Un an tout juste après les importantes inondations qui avaient touché le centre Corse et plus précisément Ponte- Leccia, sur la commune de Morosaglia, RCFM est retourné auprès des élus et de la population. Bar, hôtels, stations-services, commerces et particuliers avaient subi de gros dégâts. Les pertes matérielles ont été indemnisées par les assurances. La commune, elle, attend toujours près de 100.000 € de la part de l'Etat. Mais au-delà des indemnisations, ce qui inquiète, c'est l'avenir et le risque d'une nouvelle catastrophe.

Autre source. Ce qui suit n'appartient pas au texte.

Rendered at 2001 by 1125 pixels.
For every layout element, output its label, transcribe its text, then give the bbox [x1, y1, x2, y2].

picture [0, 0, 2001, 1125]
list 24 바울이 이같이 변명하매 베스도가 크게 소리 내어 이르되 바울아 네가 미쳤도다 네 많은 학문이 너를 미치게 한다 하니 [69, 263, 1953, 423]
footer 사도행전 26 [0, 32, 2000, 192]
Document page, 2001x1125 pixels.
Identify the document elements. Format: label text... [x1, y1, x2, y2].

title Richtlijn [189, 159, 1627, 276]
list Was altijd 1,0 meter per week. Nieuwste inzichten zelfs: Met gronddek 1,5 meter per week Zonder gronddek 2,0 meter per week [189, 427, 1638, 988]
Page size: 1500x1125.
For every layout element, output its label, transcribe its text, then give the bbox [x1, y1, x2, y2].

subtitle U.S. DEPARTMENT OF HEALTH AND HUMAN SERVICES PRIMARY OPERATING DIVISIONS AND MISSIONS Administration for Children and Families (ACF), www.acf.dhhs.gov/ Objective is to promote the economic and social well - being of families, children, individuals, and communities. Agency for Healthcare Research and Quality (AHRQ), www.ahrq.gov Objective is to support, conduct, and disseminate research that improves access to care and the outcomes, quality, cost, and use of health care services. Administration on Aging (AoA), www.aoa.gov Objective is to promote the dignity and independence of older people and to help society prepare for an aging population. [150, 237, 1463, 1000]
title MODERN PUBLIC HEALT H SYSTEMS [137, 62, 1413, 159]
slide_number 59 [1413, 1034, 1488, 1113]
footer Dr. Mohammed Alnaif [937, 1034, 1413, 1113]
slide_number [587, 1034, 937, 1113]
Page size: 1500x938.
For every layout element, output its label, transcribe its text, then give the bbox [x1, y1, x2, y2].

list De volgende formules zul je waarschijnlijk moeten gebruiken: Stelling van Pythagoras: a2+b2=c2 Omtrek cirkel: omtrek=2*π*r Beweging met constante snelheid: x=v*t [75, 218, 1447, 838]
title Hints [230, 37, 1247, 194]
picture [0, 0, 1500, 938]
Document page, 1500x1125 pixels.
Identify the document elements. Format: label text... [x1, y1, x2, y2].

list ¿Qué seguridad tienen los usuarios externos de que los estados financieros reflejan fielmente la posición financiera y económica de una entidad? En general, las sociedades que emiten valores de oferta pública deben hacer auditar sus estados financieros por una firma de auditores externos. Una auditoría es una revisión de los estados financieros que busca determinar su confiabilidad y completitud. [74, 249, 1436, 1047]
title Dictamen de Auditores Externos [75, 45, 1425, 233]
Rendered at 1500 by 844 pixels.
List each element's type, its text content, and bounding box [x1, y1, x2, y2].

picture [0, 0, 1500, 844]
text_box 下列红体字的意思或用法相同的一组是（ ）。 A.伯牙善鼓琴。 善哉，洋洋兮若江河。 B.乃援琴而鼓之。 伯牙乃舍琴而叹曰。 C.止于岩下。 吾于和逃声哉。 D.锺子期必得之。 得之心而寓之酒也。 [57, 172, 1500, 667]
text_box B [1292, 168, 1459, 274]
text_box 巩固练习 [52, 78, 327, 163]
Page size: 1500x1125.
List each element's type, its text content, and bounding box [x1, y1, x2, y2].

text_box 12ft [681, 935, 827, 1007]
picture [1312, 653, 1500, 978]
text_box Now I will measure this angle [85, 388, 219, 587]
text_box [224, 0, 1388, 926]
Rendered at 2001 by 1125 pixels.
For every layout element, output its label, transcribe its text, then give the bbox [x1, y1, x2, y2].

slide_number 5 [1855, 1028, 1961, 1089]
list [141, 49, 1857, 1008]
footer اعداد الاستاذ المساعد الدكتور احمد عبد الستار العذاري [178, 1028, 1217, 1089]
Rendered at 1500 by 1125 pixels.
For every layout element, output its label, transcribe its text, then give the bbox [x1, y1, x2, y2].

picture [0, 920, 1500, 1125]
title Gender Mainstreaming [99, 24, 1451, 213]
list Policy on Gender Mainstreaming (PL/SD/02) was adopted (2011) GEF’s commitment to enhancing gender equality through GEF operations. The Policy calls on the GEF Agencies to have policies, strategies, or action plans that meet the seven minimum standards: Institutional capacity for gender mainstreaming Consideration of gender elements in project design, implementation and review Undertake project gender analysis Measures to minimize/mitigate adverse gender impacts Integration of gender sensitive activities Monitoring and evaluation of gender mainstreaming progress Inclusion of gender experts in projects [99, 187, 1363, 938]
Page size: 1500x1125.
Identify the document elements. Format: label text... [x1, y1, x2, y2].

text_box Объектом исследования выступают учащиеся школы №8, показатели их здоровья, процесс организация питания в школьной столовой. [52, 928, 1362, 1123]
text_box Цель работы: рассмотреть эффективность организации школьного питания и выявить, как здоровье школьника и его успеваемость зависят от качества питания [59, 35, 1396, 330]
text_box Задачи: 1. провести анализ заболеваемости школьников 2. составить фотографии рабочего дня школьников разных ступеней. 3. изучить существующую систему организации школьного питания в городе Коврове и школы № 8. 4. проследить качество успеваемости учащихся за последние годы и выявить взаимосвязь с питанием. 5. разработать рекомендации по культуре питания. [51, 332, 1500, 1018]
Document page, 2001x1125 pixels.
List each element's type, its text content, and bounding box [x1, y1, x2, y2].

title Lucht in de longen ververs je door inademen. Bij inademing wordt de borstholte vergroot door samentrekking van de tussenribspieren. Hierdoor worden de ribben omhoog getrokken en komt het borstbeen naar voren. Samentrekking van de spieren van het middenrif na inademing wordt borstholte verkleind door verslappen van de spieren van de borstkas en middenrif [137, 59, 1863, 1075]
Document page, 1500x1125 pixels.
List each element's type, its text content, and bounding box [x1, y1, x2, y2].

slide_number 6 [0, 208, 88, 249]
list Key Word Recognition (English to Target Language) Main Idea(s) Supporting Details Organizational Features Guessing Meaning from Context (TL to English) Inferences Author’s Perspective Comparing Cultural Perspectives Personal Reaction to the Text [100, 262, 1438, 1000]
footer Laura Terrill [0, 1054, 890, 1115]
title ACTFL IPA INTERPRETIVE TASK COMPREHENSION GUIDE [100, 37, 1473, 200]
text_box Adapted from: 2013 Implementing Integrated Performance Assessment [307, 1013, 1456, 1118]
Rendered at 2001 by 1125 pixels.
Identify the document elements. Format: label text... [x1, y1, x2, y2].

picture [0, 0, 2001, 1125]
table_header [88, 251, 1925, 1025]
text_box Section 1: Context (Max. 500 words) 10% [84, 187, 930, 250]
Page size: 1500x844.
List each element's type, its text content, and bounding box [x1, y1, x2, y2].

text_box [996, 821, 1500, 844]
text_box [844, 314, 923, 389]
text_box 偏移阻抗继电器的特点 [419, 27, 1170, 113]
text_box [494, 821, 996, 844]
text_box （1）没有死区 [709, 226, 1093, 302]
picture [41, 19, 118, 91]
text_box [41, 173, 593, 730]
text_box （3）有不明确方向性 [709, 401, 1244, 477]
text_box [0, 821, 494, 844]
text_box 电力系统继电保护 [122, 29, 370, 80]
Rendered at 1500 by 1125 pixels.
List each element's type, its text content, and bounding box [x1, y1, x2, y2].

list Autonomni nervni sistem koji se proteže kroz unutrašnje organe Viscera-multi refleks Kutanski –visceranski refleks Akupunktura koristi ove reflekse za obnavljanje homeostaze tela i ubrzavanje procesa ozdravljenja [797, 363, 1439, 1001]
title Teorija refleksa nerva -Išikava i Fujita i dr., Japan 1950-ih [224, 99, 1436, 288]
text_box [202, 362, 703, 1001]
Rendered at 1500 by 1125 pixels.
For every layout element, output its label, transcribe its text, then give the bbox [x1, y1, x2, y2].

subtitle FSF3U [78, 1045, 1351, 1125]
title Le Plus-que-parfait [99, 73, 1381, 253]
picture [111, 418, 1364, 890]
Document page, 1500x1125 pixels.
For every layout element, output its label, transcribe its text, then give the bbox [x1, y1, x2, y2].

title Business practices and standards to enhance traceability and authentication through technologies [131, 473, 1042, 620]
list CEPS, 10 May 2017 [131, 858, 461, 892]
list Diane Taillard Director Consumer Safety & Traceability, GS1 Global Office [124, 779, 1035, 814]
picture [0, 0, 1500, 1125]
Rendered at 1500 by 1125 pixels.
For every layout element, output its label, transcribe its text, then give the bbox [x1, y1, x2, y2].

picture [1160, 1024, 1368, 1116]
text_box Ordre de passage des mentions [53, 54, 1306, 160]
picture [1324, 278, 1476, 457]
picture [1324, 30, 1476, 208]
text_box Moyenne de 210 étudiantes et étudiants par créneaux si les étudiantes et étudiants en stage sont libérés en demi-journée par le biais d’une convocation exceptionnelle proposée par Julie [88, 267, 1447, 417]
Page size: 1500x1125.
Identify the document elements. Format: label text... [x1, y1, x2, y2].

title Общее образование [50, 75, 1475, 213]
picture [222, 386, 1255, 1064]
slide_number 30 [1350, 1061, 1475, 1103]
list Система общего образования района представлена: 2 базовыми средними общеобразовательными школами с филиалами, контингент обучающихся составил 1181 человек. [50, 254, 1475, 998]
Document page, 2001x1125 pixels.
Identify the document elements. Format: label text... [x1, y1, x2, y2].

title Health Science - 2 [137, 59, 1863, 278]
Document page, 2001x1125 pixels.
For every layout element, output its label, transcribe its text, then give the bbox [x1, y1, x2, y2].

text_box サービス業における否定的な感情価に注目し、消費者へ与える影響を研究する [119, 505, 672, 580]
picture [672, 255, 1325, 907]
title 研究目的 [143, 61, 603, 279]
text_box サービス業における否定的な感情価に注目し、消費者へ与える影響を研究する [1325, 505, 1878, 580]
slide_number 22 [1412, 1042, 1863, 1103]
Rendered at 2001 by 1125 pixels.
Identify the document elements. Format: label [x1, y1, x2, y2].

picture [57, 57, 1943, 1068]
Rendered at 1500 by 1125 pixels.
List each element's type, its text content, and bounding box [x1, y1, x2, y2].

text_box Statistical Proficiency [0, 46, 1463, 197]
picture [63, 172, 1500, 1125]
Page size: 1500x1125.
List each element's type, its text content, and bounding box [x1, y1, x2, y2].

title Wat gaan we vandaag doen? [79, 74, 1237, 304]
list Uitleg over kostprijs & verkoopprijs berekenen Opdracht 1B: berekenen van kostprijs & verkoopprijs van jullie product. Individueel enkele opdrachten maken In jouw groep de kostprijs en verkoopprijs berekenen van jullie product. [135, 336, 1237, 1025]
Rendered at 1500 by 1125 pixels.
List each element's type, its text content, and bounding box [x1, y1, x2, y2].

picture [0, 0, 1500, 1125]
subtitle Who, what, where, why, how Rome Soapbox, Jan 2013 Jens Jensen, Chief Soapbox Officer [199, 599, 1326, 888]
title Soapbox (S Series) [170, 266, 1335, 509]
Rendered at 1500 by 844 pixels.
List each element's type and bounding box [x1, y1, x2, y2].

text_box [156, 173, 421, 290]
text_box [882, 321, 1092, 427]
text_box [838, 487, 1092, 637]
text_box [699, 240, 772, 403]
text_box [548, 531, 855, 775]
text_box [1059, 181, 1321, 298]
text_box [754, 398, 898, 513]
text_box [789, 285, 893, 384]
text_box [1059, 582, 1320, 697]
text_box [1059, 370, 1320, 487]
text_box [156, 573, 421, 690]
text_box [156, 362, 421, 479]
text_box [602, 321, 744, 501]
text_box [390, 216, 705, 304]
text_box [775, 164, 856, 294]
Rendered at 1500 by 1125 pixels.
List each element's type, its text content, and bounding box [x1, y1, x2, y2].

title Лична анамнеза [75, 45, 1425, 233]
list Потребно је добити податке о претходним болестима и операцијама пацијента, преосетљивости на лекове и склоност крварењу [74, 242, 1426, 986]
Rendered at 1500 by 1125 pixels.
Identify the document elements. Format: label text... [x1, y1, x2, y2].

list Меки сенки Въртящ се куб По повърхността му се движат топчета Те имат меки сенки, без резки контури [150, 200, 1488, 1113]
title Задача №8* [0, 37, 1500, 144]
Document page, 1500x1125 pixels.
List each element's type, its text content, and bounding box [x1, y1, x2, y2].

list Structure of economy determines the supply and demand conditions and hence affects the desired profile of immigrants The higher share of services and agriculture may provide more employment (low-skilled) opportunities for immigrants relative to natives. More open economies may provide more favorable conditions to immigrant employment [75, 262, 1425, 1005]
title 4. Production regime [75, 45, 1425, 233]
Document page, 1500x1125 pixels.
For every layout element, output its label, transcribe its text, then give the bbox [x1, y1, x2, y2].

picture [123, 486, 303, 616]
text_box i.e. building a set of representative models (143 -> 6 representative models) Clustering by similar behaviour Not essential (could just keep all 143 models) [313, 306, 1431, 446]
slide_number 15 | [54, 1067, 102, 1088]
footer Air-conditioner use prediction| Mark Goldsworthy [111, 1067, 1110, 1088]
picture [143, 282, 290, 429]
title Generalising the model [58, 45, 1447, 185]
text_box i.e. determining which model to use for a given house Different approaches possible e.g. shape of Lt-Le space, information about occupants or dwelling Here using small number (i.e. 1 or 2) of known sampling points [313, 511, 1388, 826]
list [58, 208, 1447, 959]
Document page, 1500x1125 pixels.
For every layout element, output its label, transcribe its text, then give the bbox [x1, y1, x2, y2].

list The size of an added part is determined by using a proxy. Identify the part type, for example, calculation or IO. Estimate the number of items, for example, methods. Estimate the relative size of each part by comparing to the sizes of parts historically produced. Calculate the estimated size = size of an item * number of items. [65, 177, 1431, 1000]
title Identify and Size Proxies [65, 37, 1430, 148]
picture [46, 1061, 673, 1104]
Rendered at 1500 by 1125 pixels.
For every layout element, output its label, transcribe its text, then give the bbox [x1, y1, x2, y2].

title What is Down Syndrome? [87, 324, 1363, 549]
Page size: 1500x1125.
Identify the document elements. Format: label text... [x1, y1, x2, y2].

Bruno Masseï possède une entreprise spécialisée en produits agro-alimentaires et vinicoles. L'année dernière, la crue lui a couté près de 300.000 €, sans compter la perte d'exploitation. Et l'angoisse d'une nouvelle catastrophe le suit au quotidien. «Rien n’a été fait pour que de tels évènements ne se reproduisent pas. Les pouvoirs publics doivent prendre les mesures nécessaires pour engager des travaux dans la rivière et éviter que ce phénomène-là ne se reproduise

Bruno Masseï : "rien n'a été fait pour que de tels évènements ne se reproduisent"

Pourtant la commune possédait bien un plan de sauvegarde, un dispositif préventif qui n'a pas suffit... sables bois et autres déchets accumulés dans le golu ont conduit à une crue centenale disproportionnée selon Cathy Cognetti, conseillère municipale et départementale. «Le développement urbain a aggravé la vulnérabilité de notre territoire. Il y a aussi un défaut d’entretien des rives. Maintenant il est nécessaire selon nous de faire un curage du Golu. Nous avons demandé une autorisation aux services de l’Etat. Mais nous n’avons toujours pas de réponse positive. Nous sommes confrontés à des organismes, notamment la police de l’eau, qui refusent que l’on effectue ce curage.»

Cathy Cognetti : "le développement urbain a aggravé la vulnérabilité de notre territoire"

A ce jour, 74 communes sont exposées à des risques de ce type en Haute-Corse et seules 30% d'entre elles possèdent un plan communal de sauvegarde. L’objectif de la préfecture est d’atteindre les 50% avant 2017. Un pourcentage obtenu en Corse du sud, où une quarantaine de communes sont concernées.